Zelensky presses Trump on war resolution plan in DC visit

Ukrainian President Volodymyr Zelensky says the world is watching with uncertainty as the U.S. gets closer to the November presidential election, adding he is unclear how a second Trump administration would handle policy related to Kyiv.

“I don’t know [him] very well,” Zelensky said of former President Trump in Tuesday night remarks at the Ronald Reagan Presidential Foundation and Institute in Washington following the opening ceremony of the NATO summit.

“I had meetings with him, we had good meetings when he was president. We didn’t [go] through the war with him.
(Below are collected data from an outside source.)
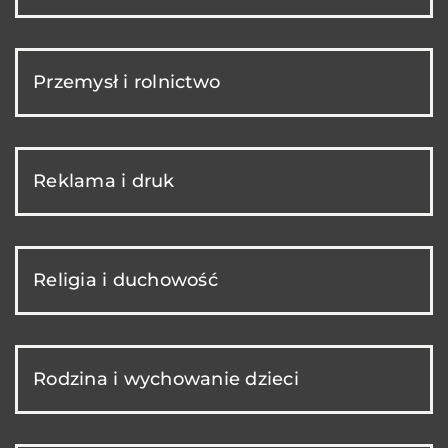
Przemysł i rolnictwo
Reklama i druk
Religia i duchowość
Rodzina i wychowanie dzieci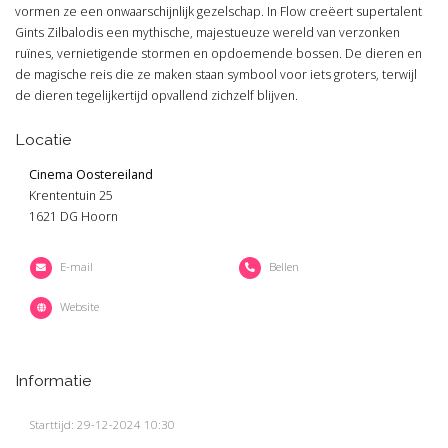
vormen ze een onwaarschijnlijk gezelschap. In Flow creëert supertalent
Gints Zilbalodis een mythische, majestueuze wereld van verzonken
ruïnes, vernietigende stormen en opdoemende bossen. De dieren en
de magische reis die ze maken staan symbool voor iets groters, terwijl
de dieren tegelijkertijd opvallend zichzelf blijven.
Locatie
Cinema Oostereiland
Krententuin 25
1621 DG Hoorn
E-mail
Bellen
Website
Informatie
Starttijd: 29-12-2024 10:30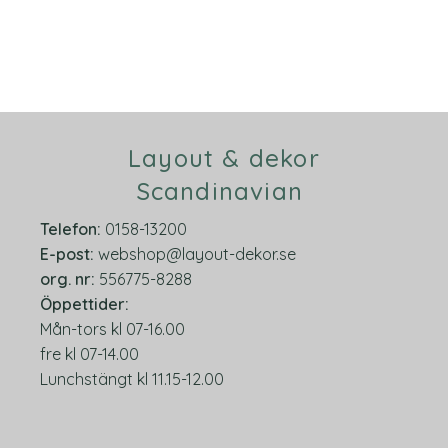
Layout & dekor
Scandinavian
Telefon:
0158-13200
E-post:
webshop@layout-dekor.se
org.
nr:
556775-8288
Öppettider:
Mån-tors kl 07-16.00
fre kl 07-14.00
Lunchstängt kl 11.15-12.00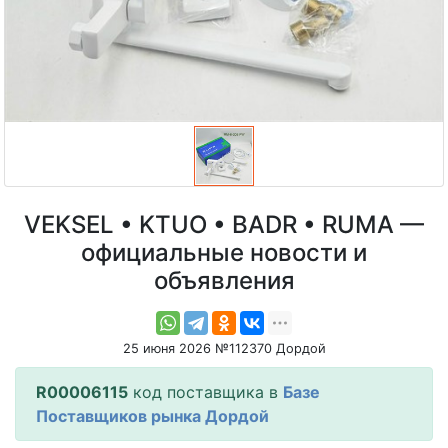
VEKSEL • KTUO • BADR • RUMA —
официальные новости и
объявления
25 июня 2026 №112370 Дордой
R00006115
код поставщика в
Базе
Поставщиков рынка Дордой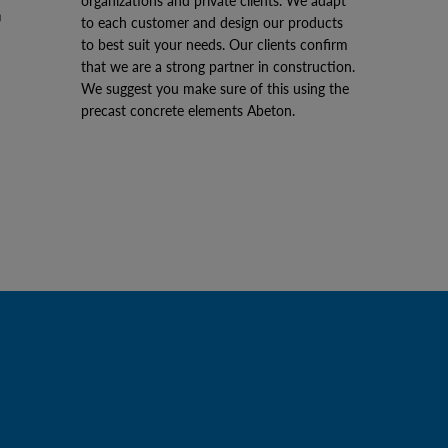
organizations and private clients. We adapt
to each customer and design our products
to best suit your needs. Our clients confirm
that we are a strong partner in construction.
We suggest you make sure of this using the
precast concrete elements Abeton.
CTION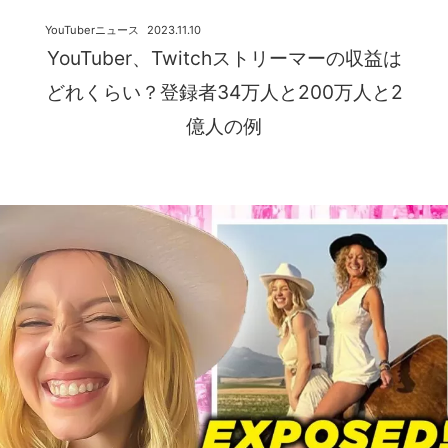
YouTuberニュース
2023.11.10
YouTuber、Twitchストリーマーの収益は
どれくらい？登録者34万人と200万人と2
億人の例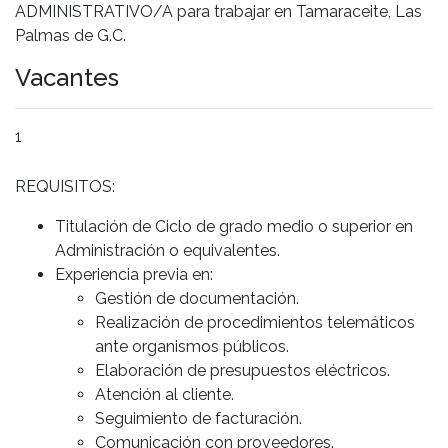
ADMINISTRATIVO/A para trabajar en Tamaraceite, Las
Palmas de G.C.
Vacantes
1
REQUISITOS:
Titulación de Ciclo de grado medio o superior en
Administración o equivalentes.
Experiencia previa en:
Gestión de documentación.
Realización de procedimientos telemáticos
ante organismos públicos.
Elaboración de presupuestos eléctricos.
Atención al cliente.
Seguimiento de facturación.
Comunicación con proveedores.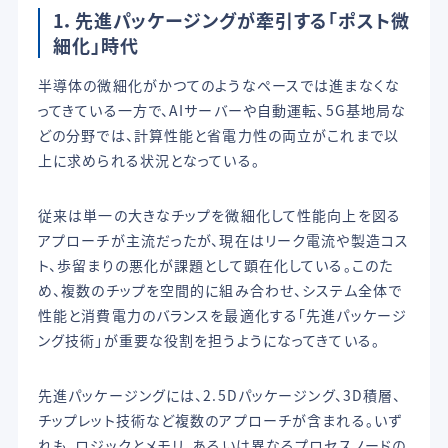
1．先進パッケージングが牽引する「ポスト微
細化」時代
半導体の微細化がかつてのようなペースでは進まなくな
ってきている一方で、AIサーバーや自動運転、5G基地局な
どの分野では、計算性能と省電力性の両立がこれまで以
上に求められる状況となっている。
従来は単一の大きなチップを微細化して性能向上を図る
アプローチが主流だったが、現在はリーク電流や製造コス
ト、歩留まりの悪化が課題として顕在化している。このた
め、複数のチップを空間的に組み合わせ、システム全体で
性能と消費電力のバランスを最適化する「先進パッケージ
ング技術」が重要な役割を担うようになってきている。
先進パッケージングには、2.5Dパッケージング、3D積層、
チップレット技術など複数のアプローチが含まれる。いず
れも、ロジックとメモリ、あるいは異なるプロセスノードの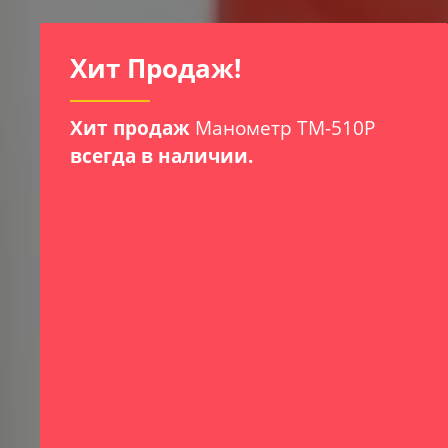
И
Хит Продаж!
Хит продаж
Манометр ТМ-510Р
всегда в наличии.
х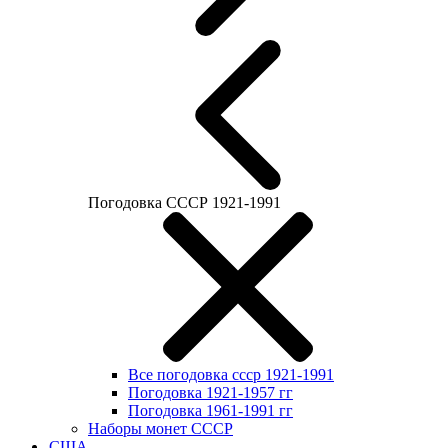
Погодовка СССР 1921-1991
Все погодовка ссср 1921-1991
Погодовка 1921-1957 гг
Погодовка 1961-1991 гг
Наборы монет СССР
США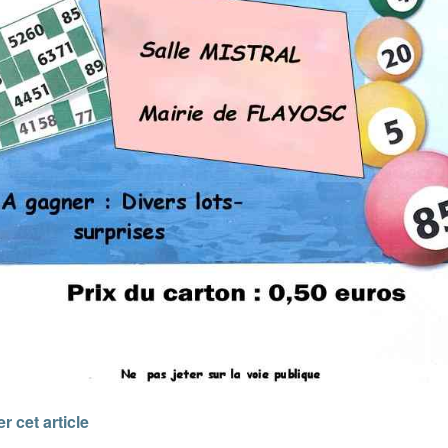
r cet article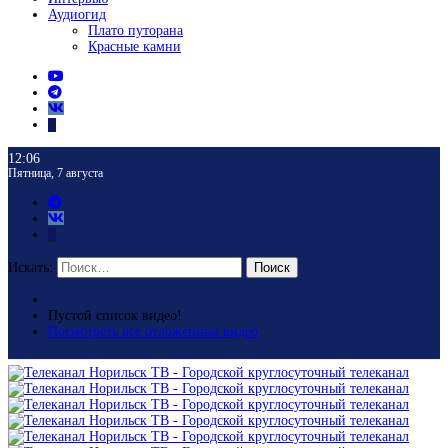
Аудиогид
Плато путорана
Красные камни
12:06
Пятница, 7 августа
Искать:
Поиск
Пустой список видео!
Посмотреть все отложенные видео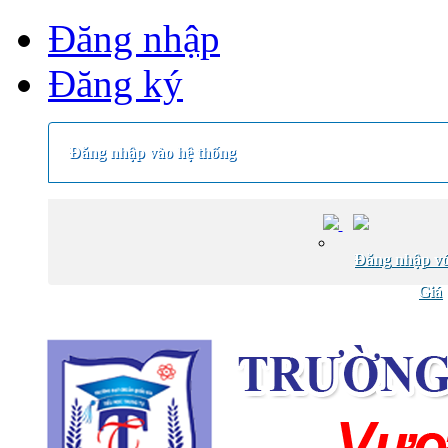
Đăng nhập
Đăng ký
Đăng nhập vào hệ thống
Đăng nhập vớ
Giá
And only during the war can you understand, can you count on somebody or not,” he added.

Zelensky renewed his call for Trump to release his ideas for ending Russia’s war in Ukraine, after the former president boasted during his June 27 debate with President Biden that he could find a solution before taking office in January.

“I can’t tell you what he will do, if he will be the president of the United States … we need answers,” Zelensky said.

With support from Congress, Trump delivered lethal military aid to Ukraine in 2019 — a step not taken by the Obama administration — for Kyiv’s defense against Russia’s five-year occupation of territory in eastern Ukraine and the Crimean peninsula.

The step was welcomed and celebrated by pro-Ukraine lawmakers and Trump’s supporters.

“I hope his policy with Ukraine will not change,” Zelensky said, in an apparent reference to the early commitments.

But Trump was impeached by the Democratic-led House in December 2019 over allegations he was holding back U.S. military assistance until Zelensky agreed to launch investigations into Biden’s son Hunter as part of a political attack on his then-rival.

Zelensky said at the time he didn’t view Trump’s request as a “quid pro quo” but did criticize the former president for delaying sending the aid.

In his remarks in Washington on Tuesday night, Zelensky called for the U.S. and allies to deliver on key assistance for Ukraine ahead of the November election.

While NATO allies have largely agreed on new pledges of military and financial assistance for Kyiv, Zelensky said Ukraine needs an embargo lifted on using U.S. and Western-provided weapons to strike military targets inside Russia.

“If we have this very special weapon, some of them we have, and if we can use it on the territory of Russia, especially on these military targets, if we can do it, of course we can defend civilians, hospitals, schools, children, we can do it,” he said.

“It is time to step out of the shadows, to make strong decisions … to act and not to wait for November or any other month.”